(Beginning of SUPPLIED RECORDS)

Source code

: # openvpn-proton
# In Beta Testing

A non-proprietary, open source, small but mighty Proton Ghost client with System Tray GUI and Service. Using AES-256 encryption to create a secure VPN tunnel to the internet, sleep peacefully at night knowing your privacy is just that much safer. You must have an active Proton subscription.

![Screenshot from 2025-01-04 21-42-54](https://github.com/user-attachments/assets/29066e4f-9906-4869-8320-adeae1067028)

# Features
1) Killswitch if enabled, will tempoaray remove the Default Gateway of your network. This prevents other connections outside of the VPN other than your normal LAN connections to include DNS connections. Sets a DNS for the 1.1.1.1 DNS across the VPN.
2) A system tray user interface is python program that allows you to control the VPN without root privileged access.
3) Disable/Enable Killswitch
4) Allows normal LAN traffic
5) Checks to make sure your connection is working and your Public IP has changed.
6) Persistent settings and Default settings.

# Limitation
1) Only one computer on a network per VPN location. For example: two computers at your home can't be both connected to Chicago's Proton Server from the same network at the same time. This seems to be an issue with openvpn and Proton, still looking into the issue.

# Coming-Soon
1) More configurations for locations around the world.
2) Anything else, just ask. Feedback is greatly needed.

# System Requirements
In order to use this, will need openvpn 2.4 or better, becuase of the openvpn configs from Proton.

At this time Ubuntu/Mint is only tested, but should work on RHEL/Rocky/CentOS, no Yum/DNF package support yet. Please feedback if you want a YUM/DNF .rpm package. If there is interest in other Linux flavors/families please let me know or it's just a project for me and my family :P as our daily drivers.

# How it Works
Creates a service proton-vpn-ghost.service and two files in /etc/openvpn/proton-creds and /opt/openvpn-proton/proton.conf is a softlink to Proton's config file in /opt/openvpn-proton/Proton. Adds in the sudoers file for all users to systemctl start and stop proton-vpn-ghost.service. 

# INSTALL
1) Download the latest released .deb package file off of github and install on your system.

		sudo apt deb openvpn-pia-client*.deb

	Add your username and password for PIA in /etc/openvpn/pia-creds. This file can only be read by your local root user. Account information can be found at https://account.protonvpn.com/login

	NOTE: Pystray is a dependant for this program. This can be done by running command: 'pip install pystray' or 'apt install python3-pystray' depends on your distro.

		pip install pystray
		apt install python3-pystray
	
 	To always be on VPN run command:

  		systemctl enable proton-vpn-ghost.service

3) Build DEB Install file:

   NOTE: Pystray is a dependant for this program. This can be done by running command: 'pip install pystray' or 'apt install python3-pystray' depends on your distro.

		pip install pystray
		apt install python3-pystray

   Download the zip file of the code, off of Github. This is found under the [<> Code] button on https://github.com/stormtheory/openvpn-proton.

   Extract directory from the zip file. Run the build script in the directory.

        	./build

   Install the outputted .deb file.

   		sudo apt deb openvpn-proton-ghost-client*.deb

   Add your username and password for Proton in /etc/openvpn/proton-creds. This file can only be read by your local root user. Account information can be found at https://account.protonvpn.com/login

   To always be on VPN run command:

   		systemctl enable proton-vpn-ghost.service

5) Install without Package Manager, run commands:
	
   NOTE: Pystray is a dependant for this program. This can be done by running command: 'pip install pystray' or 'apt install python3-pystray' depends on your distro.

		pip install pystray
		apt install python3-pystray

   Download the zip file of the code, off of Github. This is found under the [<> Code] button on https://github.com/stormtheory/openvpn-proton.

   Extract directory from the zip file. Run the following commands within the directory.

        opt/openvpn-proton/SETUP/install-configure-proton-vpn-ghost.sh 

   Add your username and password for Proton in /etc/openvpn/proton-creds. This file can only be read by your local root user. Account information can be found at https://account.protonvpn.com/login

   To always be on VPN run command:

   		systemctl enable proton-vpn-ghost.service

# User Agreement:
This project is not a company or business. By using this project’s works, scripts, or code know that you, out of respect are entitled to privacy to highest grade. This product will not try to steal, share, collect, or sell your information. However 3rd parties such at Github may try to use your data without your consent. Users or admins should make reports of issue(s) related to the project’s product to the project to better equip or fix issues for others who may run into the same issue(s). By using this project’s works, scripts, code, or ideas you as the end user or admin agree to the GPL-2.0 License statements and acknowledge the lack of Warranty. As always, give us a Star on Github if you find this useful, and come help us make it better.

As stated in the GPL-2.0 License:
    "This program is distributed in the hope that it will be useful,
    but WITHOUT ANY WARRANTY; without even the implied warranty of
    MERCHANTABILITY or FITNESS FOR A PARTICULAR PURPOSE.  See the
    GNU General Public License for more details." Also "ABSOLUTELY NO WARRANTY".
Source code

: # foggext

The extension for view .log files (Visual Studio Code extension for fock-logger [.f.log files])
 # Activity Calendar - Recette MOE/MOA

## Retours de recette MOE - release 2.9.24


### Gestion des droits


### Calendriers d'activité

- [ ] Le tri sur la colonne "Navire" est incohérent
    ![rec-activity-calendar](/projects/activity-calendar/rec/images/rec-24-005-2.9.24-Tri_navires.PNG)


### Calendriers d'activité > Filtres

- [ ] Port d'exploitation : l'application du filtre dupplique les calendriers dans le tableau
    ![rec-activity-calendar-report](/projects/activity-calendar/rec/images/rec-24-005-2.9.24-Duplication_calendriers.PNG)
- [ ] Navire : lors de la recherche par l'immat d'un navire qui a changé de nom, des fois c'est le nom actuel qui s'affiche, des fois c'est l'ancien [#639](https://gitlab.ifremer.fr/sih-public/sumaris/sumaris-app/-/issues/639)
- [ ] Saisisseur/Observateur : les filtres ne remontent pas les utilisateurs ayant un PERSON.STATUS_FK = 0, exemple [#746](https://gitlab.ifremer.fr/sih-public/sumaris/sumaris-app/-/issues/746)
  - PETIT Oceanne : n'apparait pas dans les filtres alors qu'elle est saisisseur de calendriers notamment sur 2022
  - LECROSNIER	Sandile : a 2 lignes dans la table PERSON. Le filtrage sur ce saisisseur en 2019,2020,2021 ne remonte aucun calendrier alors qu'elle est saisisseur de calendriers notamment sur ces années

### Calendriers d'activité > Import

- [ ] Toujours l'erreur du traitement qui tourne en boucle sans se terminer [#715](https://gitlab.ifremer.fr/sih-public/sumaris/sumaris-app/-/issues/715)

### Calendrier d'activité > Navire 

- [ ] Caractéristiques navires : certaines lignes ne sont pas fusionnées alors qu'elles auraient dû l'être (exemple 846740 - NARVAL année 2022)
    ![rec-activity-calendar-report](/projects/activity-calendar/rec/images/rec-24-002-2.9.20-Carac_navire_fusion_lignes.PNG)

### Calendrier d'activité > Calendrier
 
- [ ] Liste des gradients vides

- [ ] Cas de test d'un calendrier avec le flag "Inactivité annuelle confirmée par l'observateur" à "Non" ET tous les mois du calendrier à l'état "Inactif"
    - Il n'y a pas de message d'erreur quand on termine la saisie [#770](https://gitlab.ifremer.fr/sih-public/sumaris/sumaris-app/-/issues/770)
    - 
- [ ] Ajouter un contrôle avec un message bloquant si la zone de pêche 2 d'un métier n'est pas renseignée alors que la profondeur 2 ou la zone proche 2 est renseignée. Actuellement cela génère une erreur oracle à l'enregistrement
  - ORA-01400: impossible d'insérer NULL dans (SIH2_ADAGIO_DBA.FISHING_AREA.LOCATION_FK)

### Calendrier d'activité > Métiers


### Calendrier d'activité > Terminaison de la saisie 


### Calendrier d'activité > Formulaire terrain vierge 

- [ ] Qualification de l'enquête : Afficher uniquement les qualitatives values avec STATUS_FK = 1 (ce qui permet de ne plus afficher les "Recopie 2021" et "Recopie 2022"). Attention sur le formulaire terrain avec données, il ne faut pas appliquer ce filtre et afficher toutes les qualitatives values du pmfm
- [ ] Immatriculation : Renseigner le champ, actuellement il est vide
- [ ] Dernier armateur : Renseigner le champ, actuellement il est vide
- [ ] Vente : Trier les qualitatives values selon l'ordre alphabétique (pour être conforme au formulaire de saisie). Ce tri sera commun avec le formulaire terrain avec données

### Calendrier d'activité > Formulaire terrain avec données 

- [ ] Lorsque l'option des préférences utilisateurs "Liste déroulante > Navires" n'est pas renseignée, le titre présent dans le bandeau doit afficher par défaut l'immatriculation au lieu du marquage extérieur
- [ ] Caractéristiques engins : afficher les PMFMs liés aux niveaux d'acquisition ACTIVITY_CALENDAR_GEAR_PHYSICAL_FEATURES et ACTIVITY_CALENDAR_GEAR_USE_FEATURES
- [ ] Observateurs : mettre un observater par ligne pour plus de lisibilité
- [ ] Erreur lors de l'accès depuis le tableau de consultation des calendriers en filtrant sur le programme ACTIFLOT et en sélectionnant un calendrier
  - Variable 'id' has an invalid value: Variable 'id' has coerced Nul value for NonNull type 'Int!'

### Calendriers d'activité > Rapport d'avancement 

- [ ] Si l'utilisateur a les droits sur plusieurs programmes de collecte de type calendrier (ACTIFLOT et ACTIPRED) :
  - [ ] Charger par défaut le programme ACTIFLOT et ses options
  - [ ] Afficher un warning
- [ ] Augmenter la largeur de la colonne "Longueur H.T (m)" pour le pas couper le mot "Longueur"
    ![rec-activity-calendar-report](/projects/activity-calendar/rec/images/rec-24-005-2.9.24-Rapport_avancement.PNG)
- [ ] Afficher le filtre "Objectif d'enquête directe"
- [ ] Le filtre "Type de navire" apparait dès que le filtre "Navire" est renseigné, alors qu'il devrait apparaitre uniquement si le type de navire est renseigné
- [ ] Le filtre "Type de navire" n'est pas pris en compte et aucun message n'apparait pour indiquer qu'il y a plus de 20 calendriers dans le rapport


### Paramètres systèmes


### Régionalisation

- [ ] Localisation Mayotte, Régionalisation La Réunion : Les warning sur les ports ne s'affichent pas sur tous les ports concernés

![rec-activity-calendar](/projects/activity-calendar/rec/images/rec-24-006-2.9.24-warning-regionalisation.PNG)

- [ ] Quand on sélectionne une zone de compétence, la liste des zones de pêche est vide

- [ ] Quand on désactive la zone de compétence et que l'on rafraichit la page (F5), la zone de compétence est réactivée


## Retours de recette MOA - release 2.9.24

(End of SUPPLIED RECORDS)

TASK PROMPT
How many lines in the records contain the string "Retours"? Reply with the number alone.

ANSWER FOR THIS EXERCISE
2